Tasks to carry out |
1. Repeat the stretch of the passage on parallel similarity computations from "The problem considered" through "numbers of nodes.", substituting "simulation tool" for "simulator".
2. Resume the passage on parallel similarity computations after its last sentence.

*** Selected text Section Begins ***

The problem considered in this work was also analyzed previously in [8] in the context of models of the processing algorithm and the hardware on which the algorithm was run. Both were created in the MERPSYS environment that allows simulation of parallel application execution on large-scale cluster and volunteer-based systems and returns predicted application execution time, energy consumption and probability of successful execution. In [8], simulation results were validated against real execution times obtained in a parallel setting. Then, after proper calibration, the simulator allows to predict times for systems with larger numbers of nodes.
Implementation of parallel similarity measure computations between vectors in a hybrid CPU/Xeon Phi environment was optimized by the author previously and described in detail in paper [5]. Specifically, best sizes of vector batches sent for computations were obtained experimentally including dynamic second vector batch size; optimizations including setting MIC_USE_2MB_BUFFERS and overlapping communications were implemented and verified as giving benefits in a parallel hybrid environment.
Compared to the aforementioned works, this paper contributes by optimization of computing similarities for pairs of multidimensional vectors in a hybrid CPU+GPU environment with specific performance-oriented optimizations including: overlapping communication and computations, memory management optimizations, data partitioning and best GPU grid size determination. As such, conclusions found in this paper are directly useful for a considerable number of programmers using such modern hardware for application of vector similarity search in many applications.

*** Selected text Section Ends ***
*** Extracted records Section Begins ***

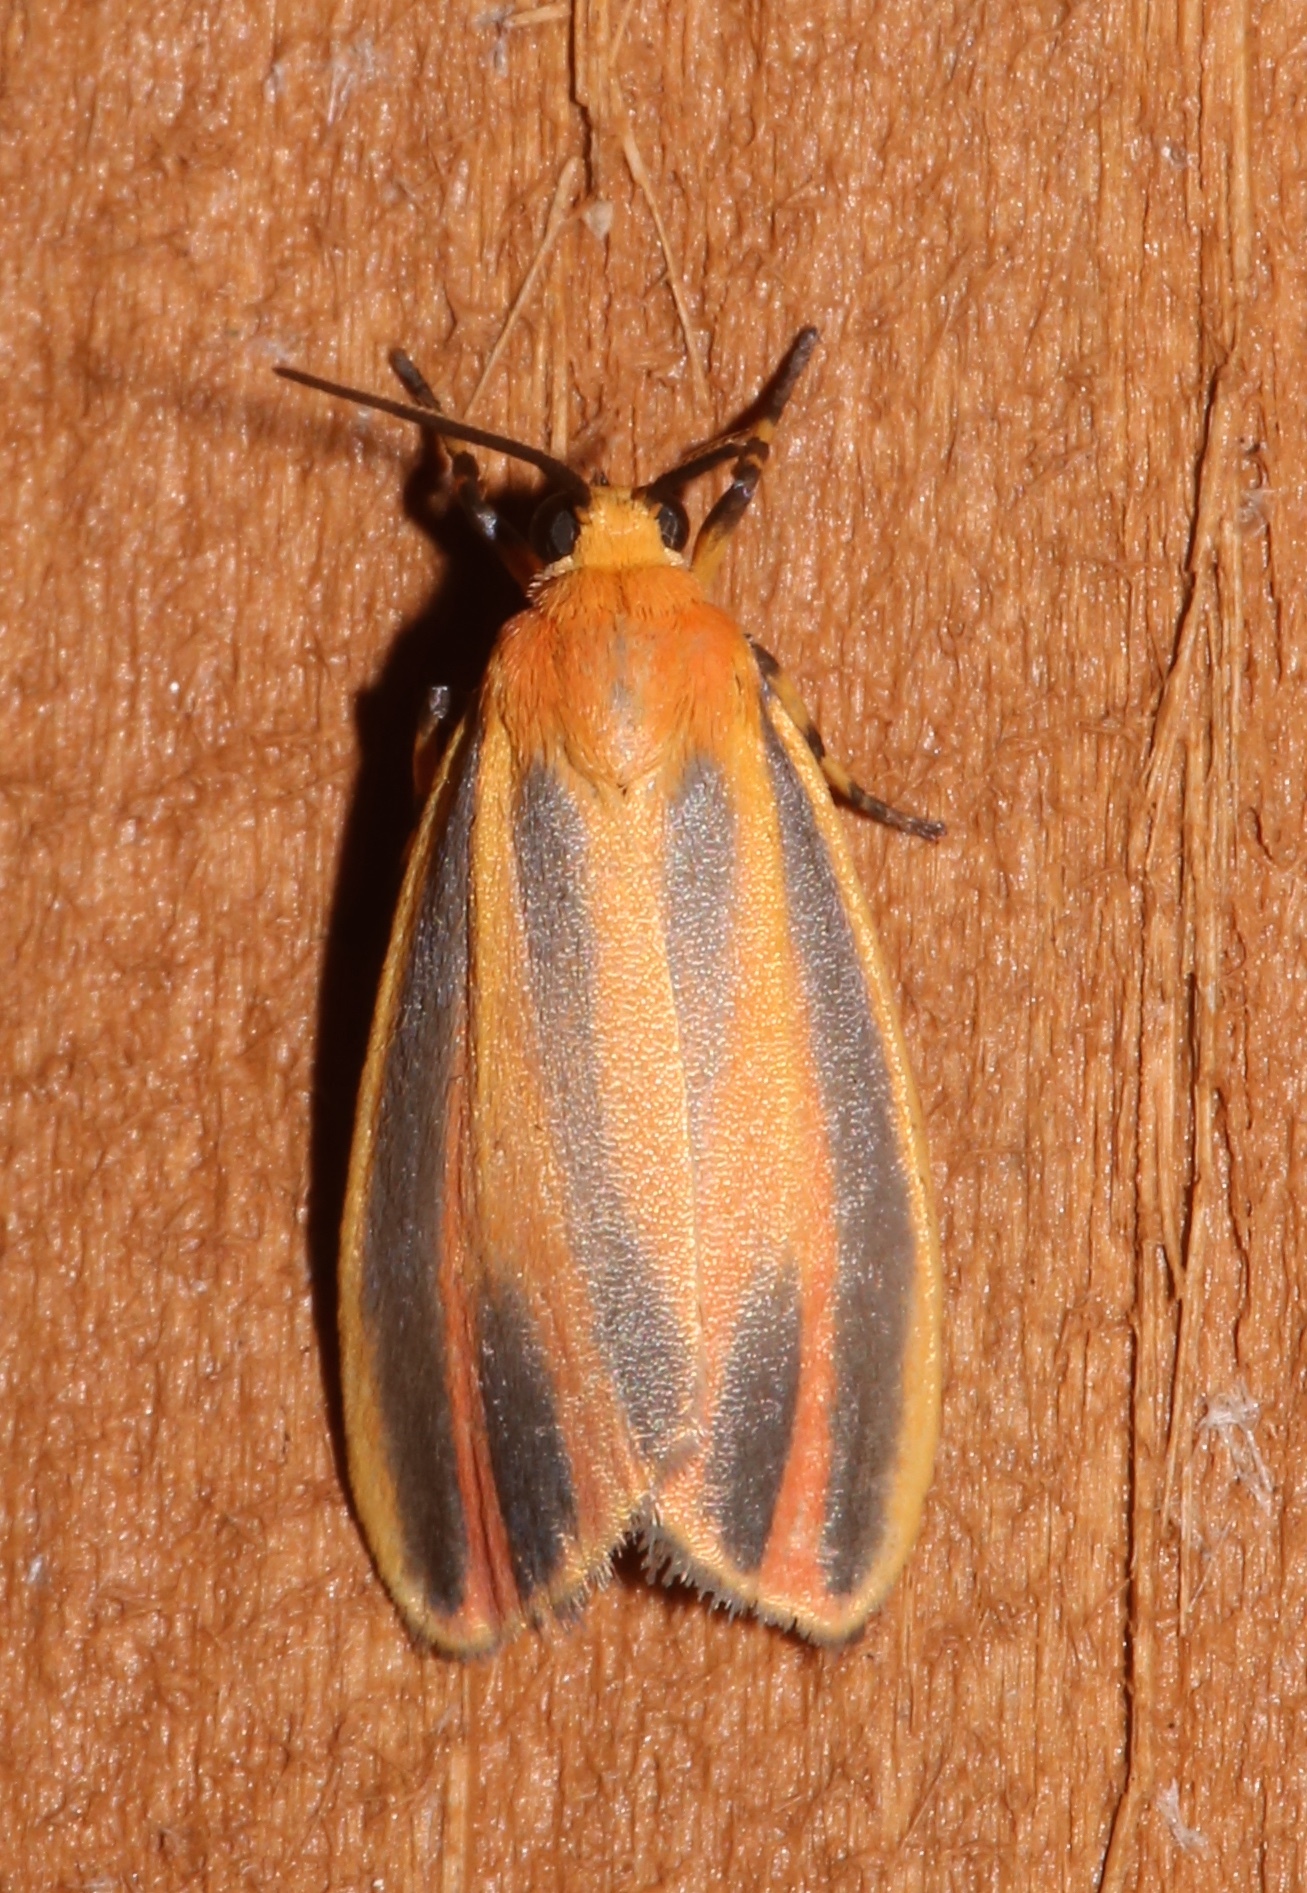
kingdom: Animalia
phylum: Arthropoda
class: Insecta
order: Lepidoptera
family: Erebidae
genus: Hypoprepia
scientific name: Hypoprepia fucosa
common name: Painted lichen moth
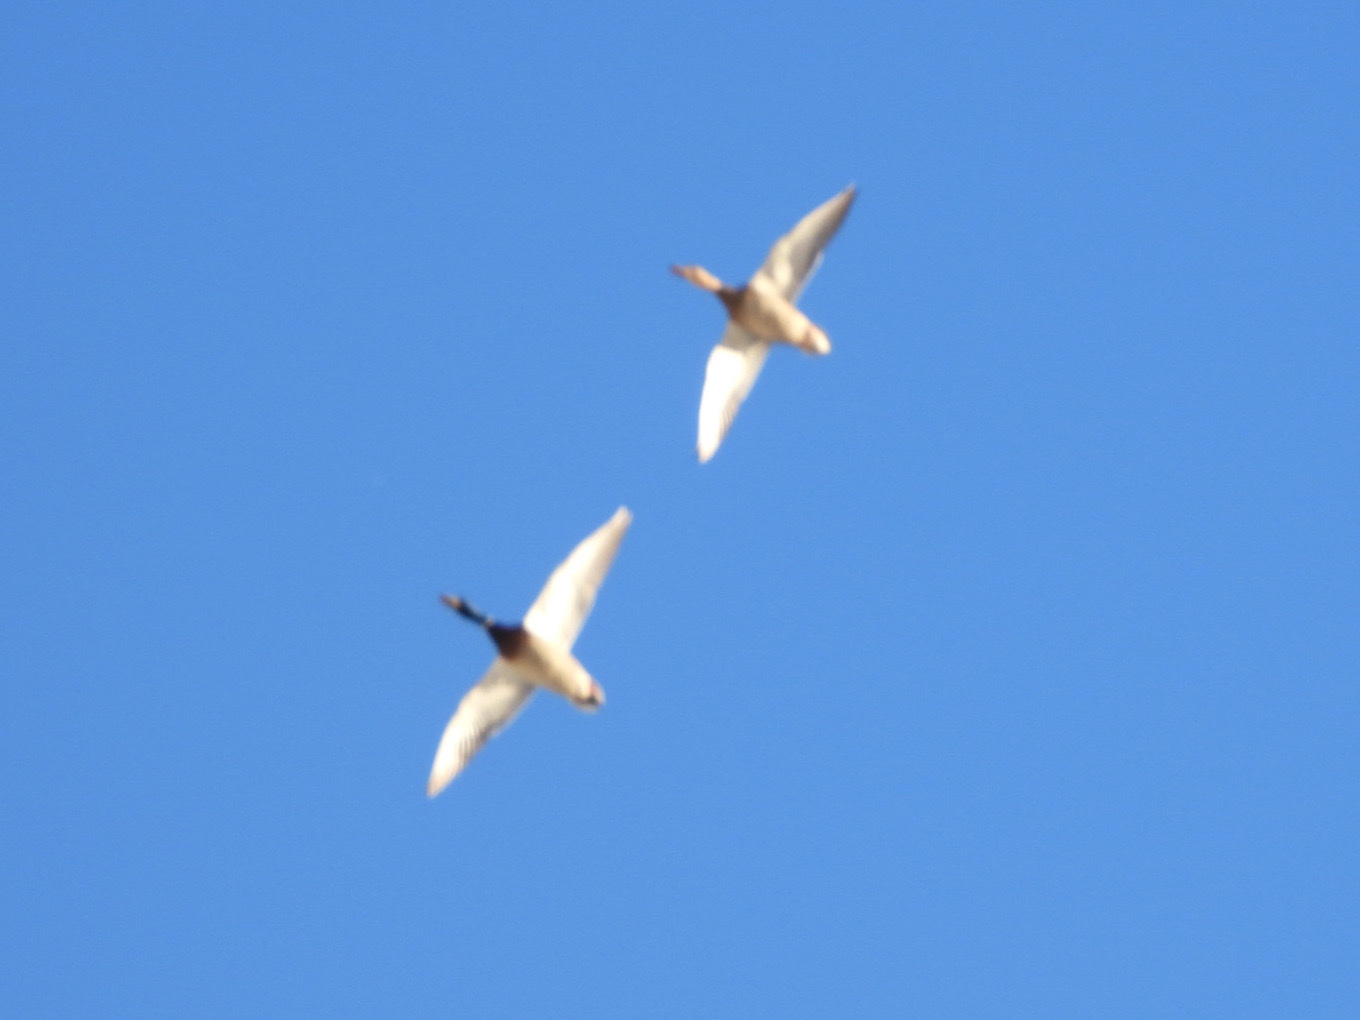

*** Extracted records Section Ends ***

Responses |
1.
The problem considered in this work was also analyzed previously in [8] in the context of models of the processing algorithm and the hardware on which the algorithm was run. Both were created in the MERPSYS environment that allows simulation of parallel application execution on large-scale cluster and volunteer-based systems and returns predicted application execution time, energy consumption and probability of successful execution. In [8], simulation results were validated against real execution times obtained in a parallel setting. Then, after proper calibration, the simulation tool allows to predict times for systems with larger numbers of nodes.

2.
3 Problem statement and approach to parallelization

The problem considered in this paper can be stated as follows: design, implement and optimize a parallel code for computation of a similarity measure between every pair of a large number of high-dimensional vectors such that the code scales in a hybrid environment with compute devices such as CPUs and GPUs of various relative performances. Similarly to [5], a testbed similarity measure was a square root of the sum of differences of values in corresponding dimensions power 2. All similarities across vector pairs can then be reduced to a single value according to a given operator. For the following tests, except those in Sect. 4.3.7, the maximum operator is used which requires all-pair similarity computations.
The code should also scale in a case in which pairs of vectors that meet certain criteria are considered. The latter makes load balancing more difficult because computations required for some pairs of vectors are different than for the others. This is the case for the considered scenario when the goal is to consider pairs for which similarity exceeds a given threshold.
Parallelization of the problem involves the following steps:
1.
Partitioning—how data and computations should be broken into data packets for processing by available compute devices. Compute devices in a hybrid environment differ in performance.
 
2.
Assignment—how data packets are assigned to particular compute devices in the system.
 
3.
Execution—actual launching computations and running code on compute devices.
 
It should be noted that partitioning and assignment can be performed either statically, i.e., before computations start, or dynamically, at runtime.

3.1 Partitioning

For partitioning of input data, the following algorithm is applied, which is depicted in Fig. 1. The figure presents the result space represented by a matrix in which each vector is paired with each other vector for comparison. Along each side of the square, there are the input vectors lined up. Consequently, the shaded triangle (excluding the diagonal) represents a result space. Rectangles of predefined size are generated and aligned to cover the triangle of results. Each rectangle has \({<}\hbox {first vector batch size}{>}\) \(\times \) \({<}\hbox {second vector batch size}{>}\) size. The order in which the result space is covered is shown in the figure. Because of various performances of compute devices, faster devices would compute more result rectangles than slower ones in the same amount of time. A sufficient number of rectangles are needed to balance load. The sufficient number of rectangles is the smallest number that allows the rectangles to be distributed among compute devices so that execution times of the rectangles on various devices differ by no more than a predefined threshold. The greater differences in compute performances between devices the larger number of rectangles is required.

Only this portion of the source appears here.